Boston Mayor Marty Walsh wants City Hall to staff up to improve bus service, increase cycling, and reduce traffic fatalities. It could be a breakthrough for a city where advocates have ramped up the pressure on the mayor to follow through on his transportation promises with real policy change.
Walsh’s upcoming budget will direct $5 million to hire 20 employees to better manage bus priority treatments, parking, sidewalks, and traffic signals, he announced earlier this week. To fund the positions, the city will increase parking violation fines from the $30-45 range to the $55-75 range, which is more in line with peer cities.
The staffers will be charged with carrying out the mayor’s Go Boston 2030 plan, which aims to increase transit ridership by a third, quadruple biking rates, and cut solo driving in half.
Five of the new city employees will be assigned to speed up bus service by designing and managing bus lanes and implementing transit signals that give buses fewer red lights.
The bus lanes are sorely needed and could make a big difference for riders.

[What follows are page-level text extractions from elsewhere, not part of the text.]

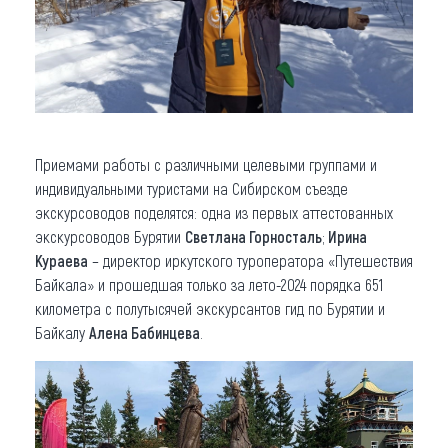
Приемами работы с различными целевыми группами и
индивидуальными туристами на Сибирском съезде
экскурсоводов поделятся: одна из первых аттестованных
экскурсоводов Бурятии
Светлана Горносталь
;
Ирина
Кураева
– директор иркутского туроператора «Путешествия
Байкала» и прошедшая только за лето-2024 порядка 651
километра с полутысячей экскурсантов гид по Бурятии и
Байкалу
Алена Бабинцева
.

A recent report by Boston’s LivableStreets Alliance identified seven miles of streets where traffic congestion slows down service for 92,000 bus riders — about a fifth of all MBTA ridership.
Earlier this year, Boston tested out a dedicated bus lane on a busy stretch of Washington Street in Roslindale. Riders reported that travel times improved dramatically.
Under Walsh’s budget, Boston would join cities including New York, San Francisco, Seattle, Baltimore, and Providence that have city staff dedicated to improving bus service. Many of the ingredients that make bus service more useful — dedicated lanes, signal priority, comfortable bus stops, and safe walking and biking networks — fall under the city’s jurisdiction, not the transit agency’s.
The mayor also plans to hire two planners and two engineers to reduce traffic deaths and injuries under the city’s Vision Zero program, and he’s allocating $700,000 to complete missing links in the bike network. His announcement promises to add protected bike lanes, neighborhood slow-speed zones, and intersection redesigns over the next four years.
The LivableStreets Alliance and other advocates had pressed Walsh to start making good on his traffic safety promises. Until now, there wasn’t much evidence that the mayor would follow through, but LivableStreets’ Executive Director Stacy Thompson thinks Walsh’s budget is a promising sign.
“This is exactly the kind of investment needed to meet the ambition of the Go Boston 2030 action plan,” Thompson said in a statement.